◆ **Extrait du document**:
_ _ _ _

11/7/20253 min temps de lecture

feuilles de thé noir de Nara et tasses de thé
feuilles de thé noir de Nara et tasses de thé

Wakôcha : le renouveau du thé noir japonais

Le thé noir japonais, appelé wakôcha (和紅茶), ne représente qu’une infime part de la production de thé au Japon avec seulement 0,4 % de la production nationale. Pourtant, depuis les années 2010, il connaît un véritable essor qualitatif. Longtemps méconnu, le wakôcha s’impose peu à peu comme un thé qualitatif, révélant le savoir-faire des petits producteurs et une identité japonaise unique.

Une production ancienne mais oubliée

Contrairement à ce que l’on pourrait penser, la production de thé noir au Japon n’est pas une invention récente.
Dès la fin du XIXᵉ siècle, le Japon modernise son industrie du thé — mécanisation, sélection de cultivars, concours régionaux — dans le but d’exporter son sencha vers l’Occident. Mais la demande croissante en thé noir en Europe et aux États-Unis pousse le gouvernement japonais à s’y intéresser de près.

Les débuts : un projet d’État

En 1875, le gouvernement envoie Tada Motokichi, ancien samouraï du clan Tokugawa reconverti dans le thé à Shizuoka, en Chine, Inde et Ceylan (Sri Lanka) pour y apprendre les techniques de fabrication du thé noir.

_ _ _ _

◆ **Données fournies**:
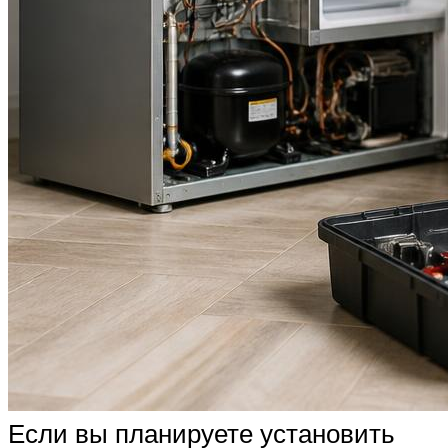
Если вы планируете установить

_ _ _ _

◆ **Explorer le contenu**:
1. Dans l'extrait sur le thé noir japonais, relevez toutes les mesures par lesquelles le Japon modernise son industrie du thé à la fin du XIXᵉ siècle.
2. Prolongez l'extrait sur le thé noir japonais après sa dernière phrase.
Ces données ne sont pas nécessaires pour répondre.

◆ **Résultats de l'exercice**:
1.
- la mécanisation
- la sélection de cultivars
- les concours régionaux

2.
À son retour, il rapporte des graines de théiers d'Assam (camelia sinensis var. assamica), à partir desquelles est créé le premier cultivar japonais destiné au thé noir : Benihomare.
Tada Motokichi est aujourd’hui considéré comme le père du thé noir japonais.

Le développement du thé noir japonais

Dans les années 1930, le Japon profite des restrictions à l’exportation du thé en Inde pour se positionner sur le marché mondial : en 1932, il exporte près de 6 400 tonnes de thé noir. Mais malgré des décennies d’efforts, la qualité reste inégale et le thé noir japonais ne parvient pas à s’imposer à l’international.

Les cultivars japonais à thé noir

En 1953, lors du premier enregistrement officiel des cultivars japonais, 5 sur 15 sont destinés à la production de thé noir :
Benihomare, Indo, Hatsu-momiji, Benitachiwase et Akane.

Malgré ces initiatives, le mouvement s’essouffle dans les décennies suivantes. De nouveaux cultivars apparaissent malgré tout — Benikaori, Benifuji, Satsumabeni, Benihikari — sans réussir à transformer l’industrie. Le dernier grand cultivar, Benifûki, est créé en 1965 (croisement entre Benihomare et un théier de Darjeeling), mais n’est enregistré qu’en 1993, alors même que la production de thé noir au Japon a presque disparu.

Le déclin après-guerre

Après la Seconde Guerre mondiale, le gouvernement japonais contrôle le commerce du thé et oblige les entreprises à acheter du thé noir local pour pouvoir importer du thé étranger. Ce système maintient artificiellement la production. Mais lorsqu’il prend fin en 1971, la filière s’effondre brutalement. Le thé noir japonais est alors souvent issu de deuxièmes récoltes de plantations d'abord destinées à faire du sencha. Le cultivar Benihikari, pourtant prometteur, n’aura jamais l’occasion de briller.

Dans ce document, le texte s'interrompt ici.